### EXERCISE INSTRUCTIONS:
If a line in the entries contains the string "Januari", include that line in your answer.

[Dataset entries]
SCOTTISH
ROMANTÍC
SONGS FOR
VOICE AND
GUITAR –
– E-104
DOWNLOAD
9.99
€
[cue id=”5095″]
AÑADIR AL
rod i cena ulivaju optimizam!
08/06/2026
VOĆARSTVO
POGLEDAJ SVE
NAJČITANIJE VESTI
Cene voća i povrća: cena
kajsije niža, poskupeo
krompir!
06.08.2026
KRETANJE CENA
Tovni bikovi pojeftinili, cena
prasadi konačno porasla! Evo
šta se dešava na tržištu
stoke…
---
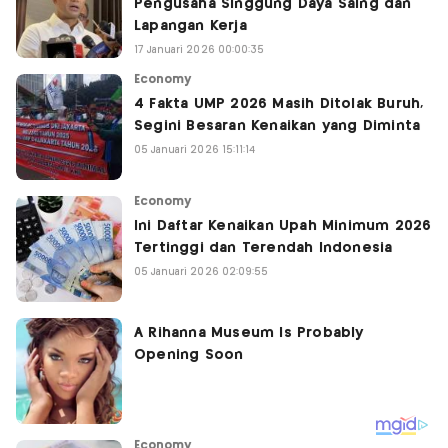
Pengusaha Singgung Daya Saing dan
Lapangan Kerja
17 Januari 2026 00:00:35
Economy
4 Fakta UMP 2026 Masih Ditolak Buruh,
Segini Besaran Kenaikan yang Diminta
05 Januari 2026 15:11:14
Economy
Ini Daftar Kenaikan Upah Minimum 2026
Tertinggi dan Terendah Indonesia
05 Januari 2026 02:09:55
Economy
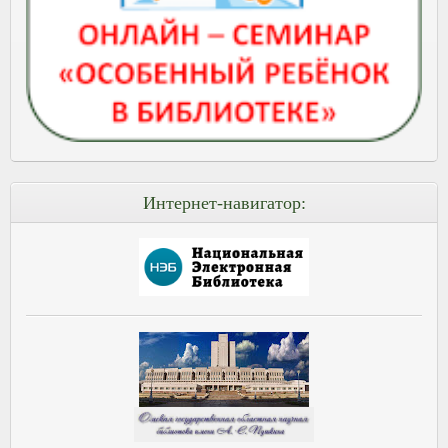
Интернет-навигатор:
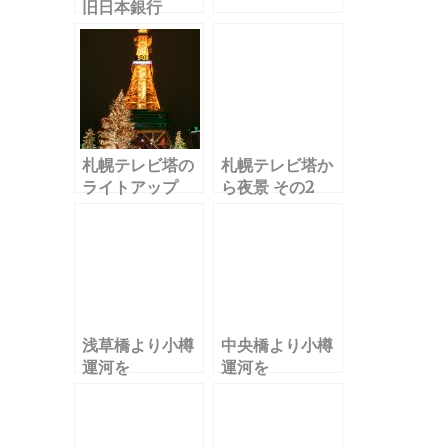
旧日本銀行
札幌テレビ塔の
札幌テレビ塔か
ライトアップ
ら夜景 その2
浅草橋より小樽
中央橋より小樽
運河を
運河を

### OUTPUT FOR THIS EXERCISE:
17 Januari 2026 00:00:35
05 Januari 2026 15:11:14
05 Januari 2026 02:09:55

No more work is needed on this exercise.